F E C İ R
FECİR VAKTİ ECİR VAKTİDİR
Uyan ey gözlerim gafletten uyan!
Uyan uykusu çok gözlerim uyan
Azrail’in kastı canadır, inan.
Uyan ey gözlerim gafletten uyan!
Uyan uykusu çok gözlerim uyan
Seherde uyanırlar cümle kuşlar
Dill-u dillerince tesbihe başlar
Tevhid eyler dağlar taşlar ağaçlar
Uyan ey gözlerim gafletten uyan!
Uyan uykusu çok gözlerim uyan
Yukardaki şiir, Osmanlı İmparatorluğunun Yükselme Devrinin son padişahı olan Sultan 3. Murat’a aittir. Muhayyer Kürdî makamında bestelenen ve ilahisini de zevkle dinlediğimiz bu güzel şiirin hazin ve ibret verici bir de öyküsü vardır.

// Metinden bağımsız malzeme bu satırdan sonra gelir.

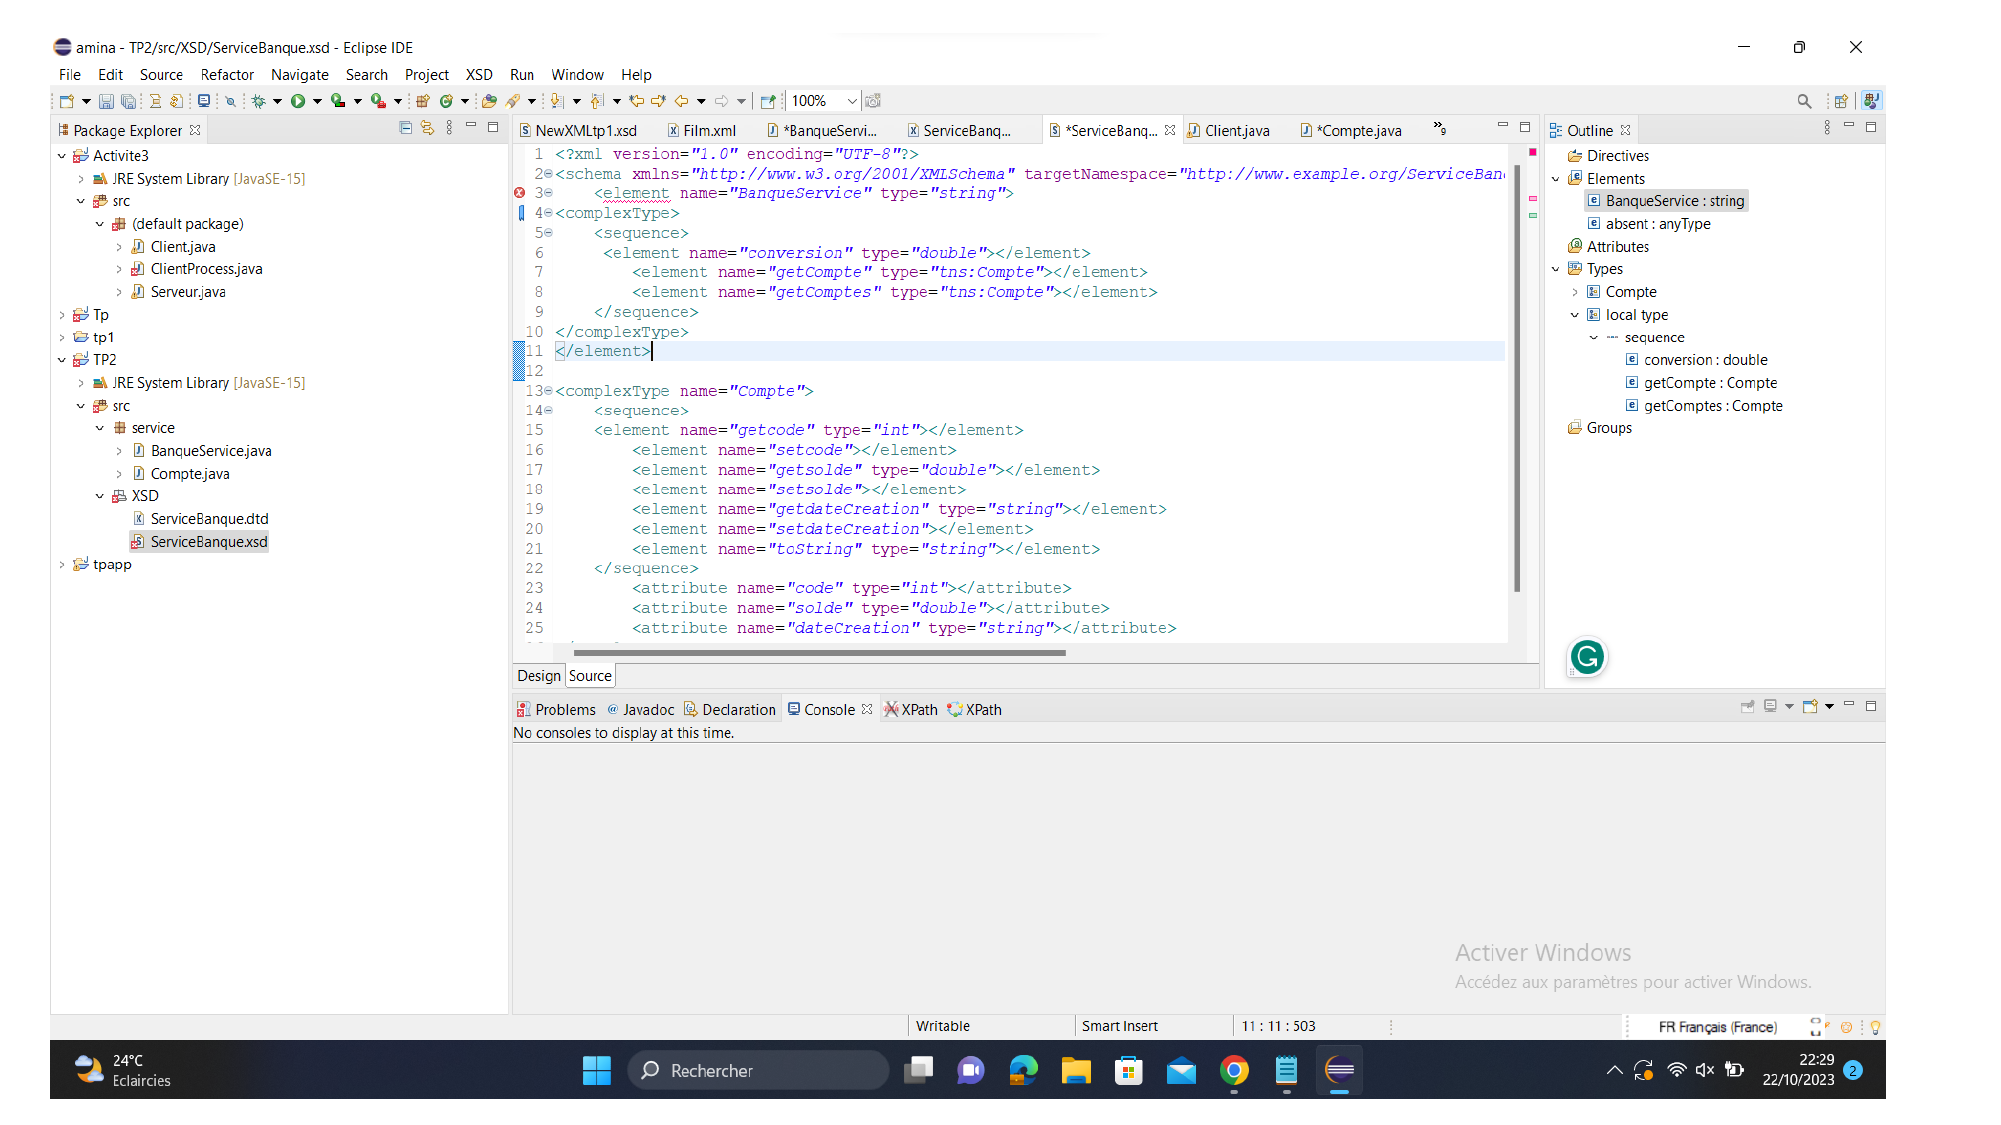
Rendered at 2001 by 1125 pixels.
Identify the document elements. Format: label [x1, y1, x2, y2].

picture [50, 33, 1886, 1099]
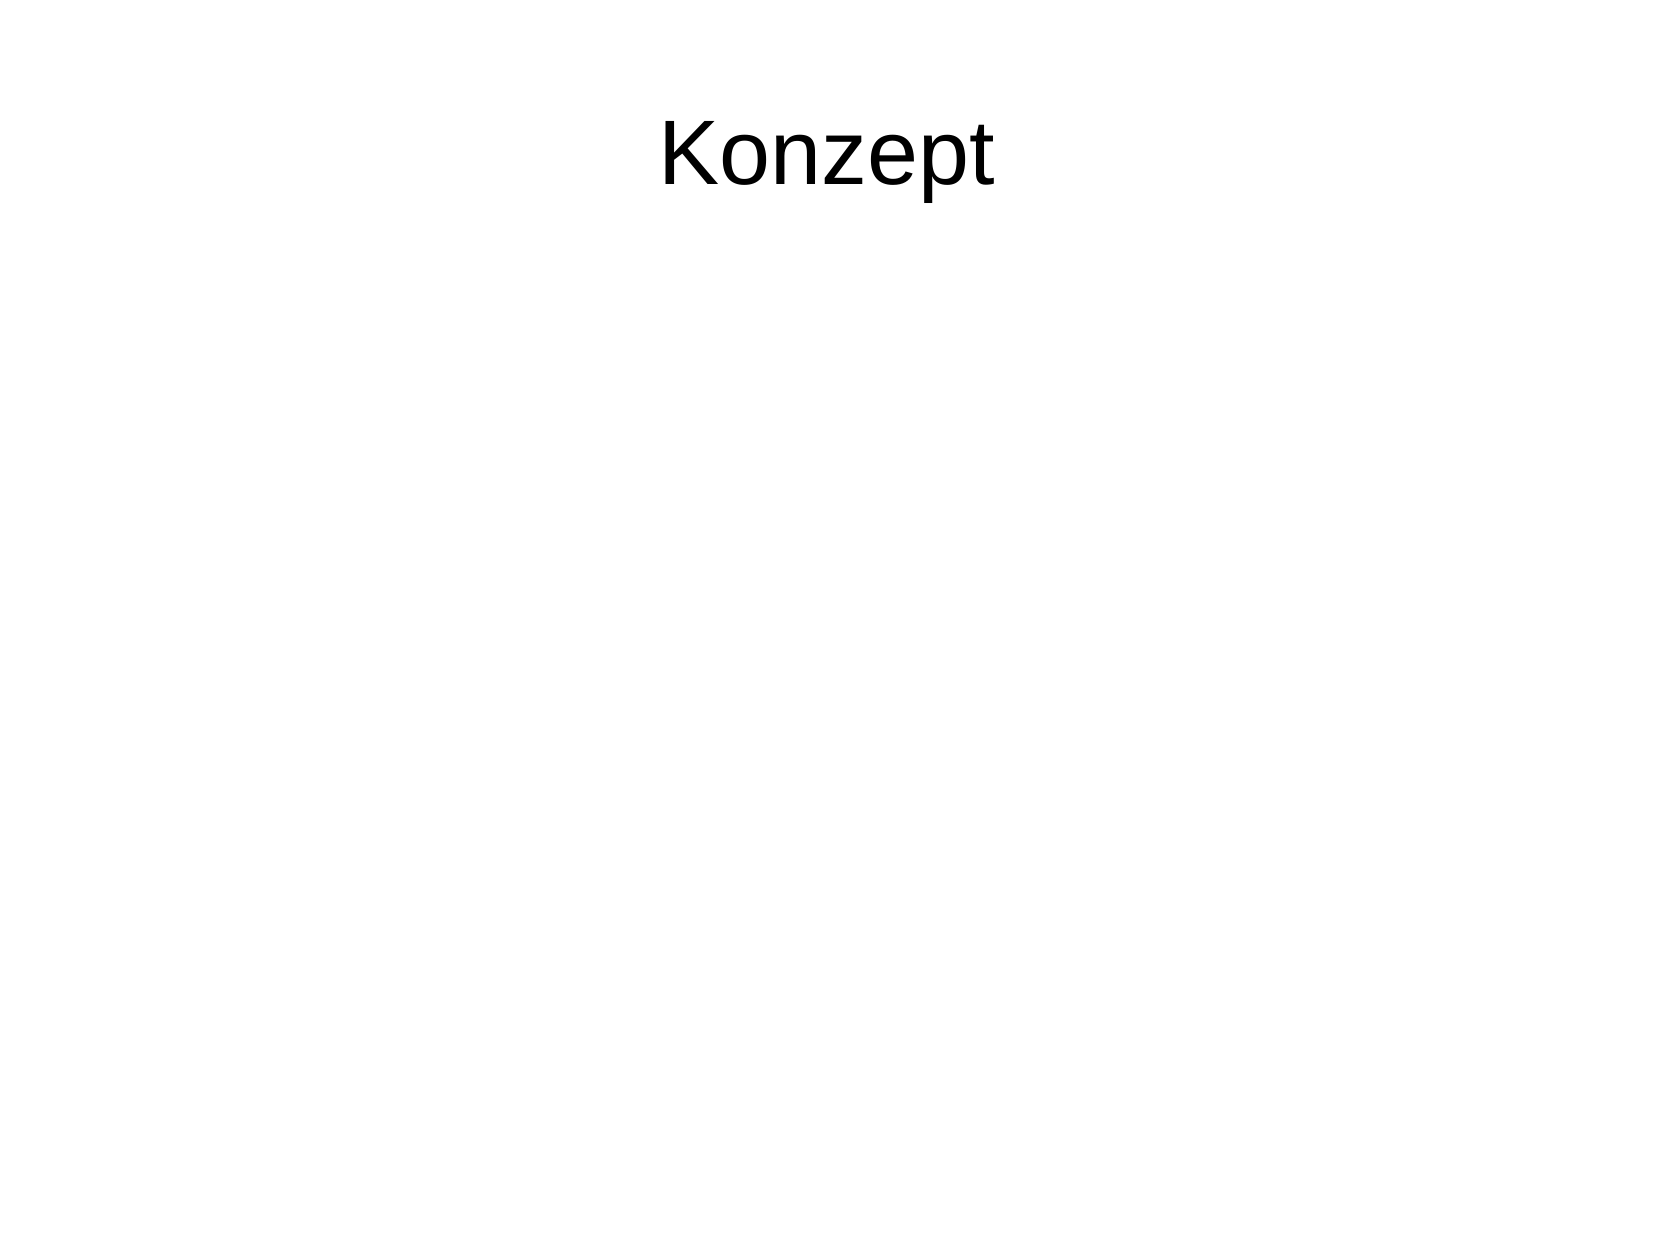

Sultan 3. Murat, bir gün sabah namazını kaçırır. Uyandığı zaman güneş yeni doğmuştur. Seher vaktinde uyanıp sabah namazını zamanında eda edemediği için içini bir hüzün kaplar. Koca Padişah, yatağının içinde iki büklüm olur, büyük bir pişmanlık ve üzüntü içinde bu şiiri kaleme alır. Bazı kaynaklar, bestekârının da kendisi olduğunu söylerler ama, bugün dinlediğimiz bu ilahiyi, Muhayyer Kürdî makamında besteleyen, Polonya asıllı olan Santuri Ali Ufku Bey’dir.
Cihan Padişahını bu kadar derin bir üzüntü içinde bırakan, fecir vaktindeki ecirden mahrum kalmak endişesidir. O vaktin manâsını idrak edip kıymetini takdir edenler, ecrinden istifade etmeyi ve müjdesine nail olmayı umanlar, böyle bir fırsatı kaçırdıkları için elbette ne kadar üzüntü duysalar azdır.
Fecir vakti, güneş doğmadan önce ufukta tatlı bir aydınlığın başladığı vakittir. Bu zamana, seher vakti veya tanyeri ağarması da denir. Fecir,kelime olarak “ yarmak” anlamında olup, aydınlığın karanlığı yarıp çıktığı zaman anlamına gelmektedir. Bizim dilimizde ise, genellikle seher vakti ile eş anlamlı olarak kullanılır.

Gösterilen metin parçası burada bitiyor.